Israel is seeking to negotiate a new deal with the United Nations regarding the status and deportation of African asylum seekers residing in the country, according to a report by Israel's Channel 10 News aired yesterday.
Following a series of events over the past few months, the asylum seekers have been left to an uncertain future. The refugees, who number around 40,000 and mostly consist of Eritreans and Sudanese escaping their repressive governments, were first threatened with forced deportation earlier this year to a "third country" in Africa, most likely Rwanda.
After a wave of international outrage, Israel's Supreme Court suspended the deportation plan and the government started negotiating a deal with the UN, which resulted in a plan to temporarily settle around 19,000 refugees in Israel with the rest of the applicants being moved to Western countries such as Germany, Italy and Canada.

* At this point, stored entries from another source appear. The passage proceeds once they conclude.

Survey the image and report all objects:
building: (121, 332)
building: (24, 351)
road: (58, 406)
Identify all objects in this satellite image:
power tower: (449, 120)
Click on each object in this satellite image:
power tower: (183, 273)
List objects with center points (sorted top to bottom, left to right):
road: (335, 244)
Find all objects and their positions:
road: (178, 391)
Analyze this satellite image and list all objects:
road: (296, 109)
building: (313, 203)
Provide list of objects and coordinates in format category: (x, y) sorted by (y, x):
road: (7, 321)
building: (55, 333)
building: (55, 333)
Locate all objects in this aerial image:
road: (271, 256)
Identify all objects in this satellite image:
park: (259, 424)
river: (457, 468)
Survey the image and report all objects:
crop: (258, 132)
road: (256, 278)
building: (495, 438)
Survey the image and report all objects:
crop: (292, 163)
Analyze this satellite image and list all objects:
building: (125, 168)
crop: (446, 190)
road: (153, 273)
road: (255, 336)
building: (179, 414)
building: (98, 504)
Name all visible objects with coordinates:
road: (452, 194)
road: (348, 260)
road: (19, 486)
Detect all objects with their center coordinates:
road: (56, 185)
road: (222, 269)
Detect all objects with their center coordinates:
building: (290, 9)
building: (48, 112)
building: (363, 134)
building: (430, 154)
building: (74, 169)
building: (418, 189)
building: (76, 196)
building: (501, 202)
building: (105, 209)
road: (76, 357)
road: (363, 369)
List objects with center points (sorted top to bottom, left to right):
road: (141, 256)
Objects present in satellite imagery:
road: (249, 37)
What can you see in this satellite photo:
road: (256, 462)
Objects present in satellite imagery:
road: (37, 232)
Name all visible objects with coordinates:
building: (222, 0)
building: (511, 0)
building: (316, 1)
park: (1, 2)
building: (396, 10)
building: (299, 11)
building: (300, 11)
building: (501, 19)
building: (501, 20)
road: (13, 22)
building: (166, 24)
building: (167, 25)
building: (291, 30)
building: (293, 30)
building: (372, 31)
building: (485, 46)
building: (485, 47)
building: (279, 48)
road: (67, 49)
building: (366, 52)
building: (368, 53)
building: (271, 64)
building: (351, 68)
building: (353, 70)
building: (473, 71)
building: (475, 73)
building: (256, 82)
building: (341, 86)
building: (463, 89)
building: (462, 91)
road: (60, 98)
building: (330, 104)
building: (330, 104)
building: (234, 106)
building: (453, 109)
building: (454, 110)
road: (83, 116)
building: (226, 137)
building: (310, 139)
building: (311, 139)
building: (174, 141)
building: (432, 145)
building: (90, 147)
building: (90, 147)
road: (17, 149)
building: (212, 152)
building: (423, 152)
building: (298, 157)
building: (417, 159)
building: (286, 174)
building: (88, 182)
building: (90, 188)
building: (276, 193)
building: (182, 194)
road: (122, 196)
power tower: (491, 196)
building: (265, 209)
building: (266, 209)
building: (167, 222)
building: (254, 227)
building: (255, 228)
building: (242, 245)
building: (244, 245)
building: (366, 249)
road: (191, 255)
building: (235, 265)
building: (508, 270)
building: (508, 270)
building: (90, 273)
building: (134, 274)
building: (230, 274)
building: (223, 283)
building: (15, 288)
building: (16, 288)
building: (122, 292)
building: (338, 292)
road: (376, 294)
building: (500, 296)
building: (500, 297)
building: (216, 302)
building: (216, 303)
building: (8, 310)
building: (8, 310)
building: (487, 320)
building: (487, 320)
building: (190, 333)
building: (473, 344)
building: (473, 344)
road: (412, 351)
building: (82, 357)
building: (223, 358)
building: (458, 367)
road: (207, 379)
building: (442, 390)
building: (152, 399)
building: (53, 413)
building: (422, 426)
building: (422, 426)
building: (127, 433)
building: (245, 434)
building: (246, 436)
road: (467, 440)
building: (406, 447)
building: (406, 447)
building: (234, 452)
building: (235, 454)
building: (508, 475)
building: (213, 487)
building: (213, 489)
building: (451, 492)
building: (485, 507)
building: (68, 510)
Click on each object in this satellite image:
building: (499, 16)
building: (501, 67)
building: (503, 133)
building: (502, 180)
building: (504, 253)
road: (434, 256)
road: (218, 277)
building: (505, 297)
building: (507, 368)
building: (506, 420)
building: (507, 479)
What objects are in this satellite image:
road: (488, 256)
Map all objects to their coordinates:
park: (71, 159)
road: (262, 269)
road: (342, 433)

Israeli Prime Minister Benjamin Netanyahu accepted the UN's proposal on 2 April only to reject and cancel it hours later due to pressure from far-right groups and protests from members of his own Likud party. "I've decided to suspend implementation of this accord and to rethink the terms of the accord," Netanyahu announced in a Facebook post that evening, and also stated that "we will continue to act work with determination to exhaust all possibilities at our disposal to remove the infiltrators," during a meeting with Israeli residents of south Tel Aviv.
The United Nations High Commissioner for Refugees (UNHCR), the UN's refugee agency, issued a letter calling Netanyahu's sudden decision to reject the "win-win agreement" a "disappointment", and urged the Israeli government to "consider the matter further".
Since then, there have been protests and international criticism against any further plans to deport the refugees, pushing Netanyahu to now seek a new deal with the UN that is more in line with Israel's terms.